Pero Tona llevaba tarea para rato (como que se andaba en las proximidades del mediodía), y por si era poco este estorbo, entró Facia a dirigir la faena. ¡Cosa extraña! La mujer gris era el único ser de los que habitábamos la casona, en quien no había estampado alguna roncha el azote del temporal reinante. Hasta el mismo Chisco andaba un tanto espelurciado y encogido por establos y corraladas, y entraba en la cocina algunas veces con el humor avinagrado; al revés que Facia, la cual, desde que se habían desencadenado las primeras celleriscas, parecía otra. Cuanto más azotaban los granizos los paredones de la casa, y más «runflaban» los vendavales en el cañón de la chimenea, más alegre se le ponía la cara y más diligente se volvía para el trabajo.

Viéndola tan boyante y en tan ventajosas disposiciones, trabé conversación con ella aquel mismo día, al llevarme no sé qué cachivaches a mi cuarto.

-Parece -la dije para empezar-, que marchan bien los asuntos, ¿eh?

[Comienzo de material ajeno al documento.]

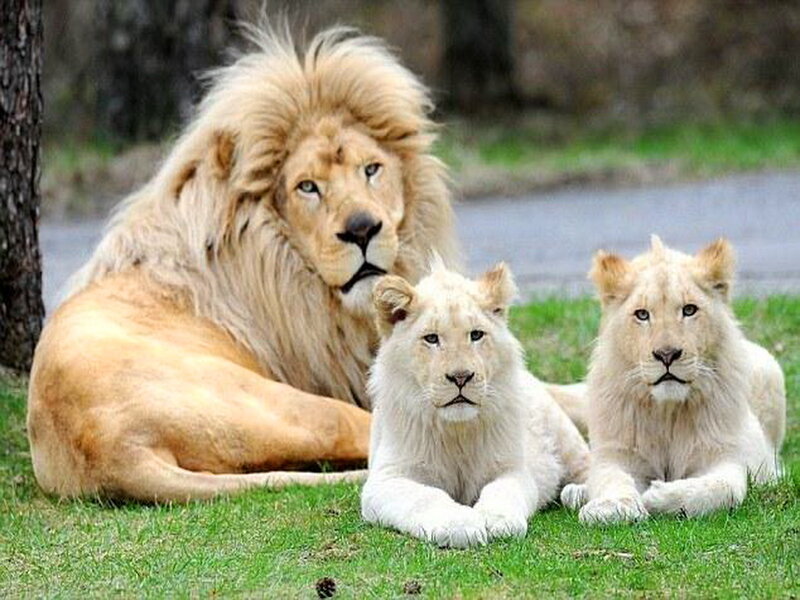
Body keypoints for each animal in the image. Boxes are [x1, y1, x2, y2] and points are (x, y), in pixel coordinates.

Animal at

Entendióme la pregunta; y después de sobrecogerse un poco con ella, me respondió sin titubear:

-Así me los conserve Dios muchu tiempu.

-Me alegro en el alma -la dije entonces-; porque por no verla a usted con los espantos de estos días...

-¡Ni me los miente, señor, por obra de caridá! -me replicó volviendo a compungirse-. Paez que los males, como si oyeran, se ponen de pie en cuanto se les menta en boca...

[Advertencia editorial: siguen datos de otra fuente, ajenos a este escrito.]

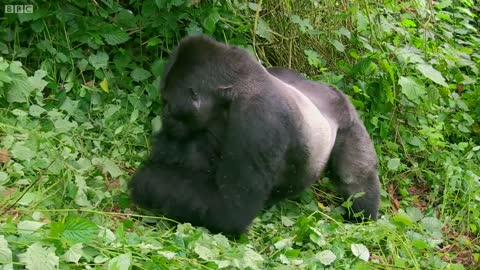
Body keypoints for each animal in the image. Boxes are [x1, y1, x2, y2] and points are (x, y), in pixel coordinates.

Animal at [129, 35, 380, 234]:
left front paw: (146, 181)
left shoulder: (260, 121)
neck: (238, 88)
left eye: (167, 103)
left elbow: (231, 208)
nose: (164, 116)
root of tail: (330, 89)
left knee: (356, 181)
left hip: (349, 118)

-De todas suertes, resulta que los negocios de usted andan al revés del tiempo.

-¿Por qué lo diz, cristianu?

-Porque a la vez que él se embravece y se emperra, ellos van mejorando.

-Siempre lo que Dios jaz está bien jechu... ¡Ah, si esto durara muchu!...

-¿El temporal?

-Y lo otru.

-¿Cuál es lo otro?

-Lo que reza con lo que usté quiere saber.

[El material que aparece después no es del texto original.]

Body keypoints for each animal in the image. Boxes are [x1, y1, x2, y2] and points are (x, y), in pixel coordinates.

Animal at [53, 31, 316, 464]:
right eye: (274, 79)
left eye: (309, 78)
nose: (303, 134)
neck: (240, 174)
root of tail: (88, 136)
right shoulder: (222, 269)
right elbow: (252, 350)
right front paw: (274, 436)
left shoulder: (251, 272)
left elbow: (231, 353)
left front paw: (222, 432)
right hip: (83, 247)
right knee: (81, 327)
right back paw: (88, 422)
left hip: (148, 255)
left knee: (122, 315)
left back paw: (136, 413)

-Y sin llegar a conseguirlo, por más señas... Vamos a ver, Facia: ahora que está usted un poco más tranquila, ¿por qué no me lo cuenta? ¿Por qué está llevando usted sola tan pesada carga?... porque yo creo que ni siquiera Tona tiene la menor noticia de ella...

-¡Hija de mi alma!... La lengua me partiera en dos con los mesmus dientes mius si la viera en tentaciones de parláselu... ¡igual que al probe señor y mi amu! ¡Santa Virgen de las Nieves!... Y, por caridá de Dios, no me pregunte más de esu por ahora... ni nunca jamás, señor don Marcelu; que yo, por la cuenta que me trae, buscaré el amparu de usté cuando la carga me rinda y las angustias me ajueguen... porque la peste ha de golver, y sin mucha tardanza, señor don Marcelu. ¡Ay, desdichada de mí!...¡Y el amu... y Tona!... ¡Santa Virgen la mi Madre!

Púsose lívida de repente, se le pintaron en la cara las angustias de otros días, y llevó hasta ella sus manos cruzadas y convulsas. Me movió a compasión la pobre mujer, y sentí remordimientos de haber sido yo el causante de aquella crisis amarga. Tomé con empeño el trabajo de calmarla, y lo conseguí; pero con la ayuda de una «zurriascada» feroz que se estrelló de repente contra las puertas del balcón. Cuando esto ocurría, se enjugaba Facia los ojos y respondía malamente a mis últimas observaciones. Al oír el estrépito de afuera, suspendió hasta las lágrimas y se lanzó a uno de los cuarterones abiertos, y allí se estuvo mirando, con la avidez de un sediento, aquella mar de lluvia cernida, revuelta y zarandeada en el espacio por la furia del vendaval.

-¡Oh! -exclamó al fin, retirándose de su observatorio con la cara radiante de alegría y andando presurosa hacia la puerta de salida-, por misericordia de Dios, hay pa ratu.

¿No era bien singular y extraño todo aquello?

Entre tanto, yo no cesaba de meditar sobre el grave tema, y punto de suma trascendencia para mí, surgido aquella misma mañana de la conversación que tuve con mi tío; y cuanto más vueltas le daba en mi cabeza, más obligado me creía, hasta por obra de caridad, a ofrecerle lo único que honradamente le podía ofrecer yo. Si con este ofrecimiento se curaba de sus angustias mortales, ¿qué mayor satisfacción para mí? Si andando el tiempo resultaba que no llegaban mis fuerzas tan allá como mis buenos propósitos, ¿qué culpa tendría yo de ello?

No vacilé más: busqué a mi tío, le hallé en su cuarto cerca de un brasero, hojeando unos papeles, tosiendo mucho y moviéndose mal debajo de la espesa ropa que le abrumaba, a la tétrica luz de la media tarde y al ruido ingrato de las celliscas y de los truenos que no cesaban afuera.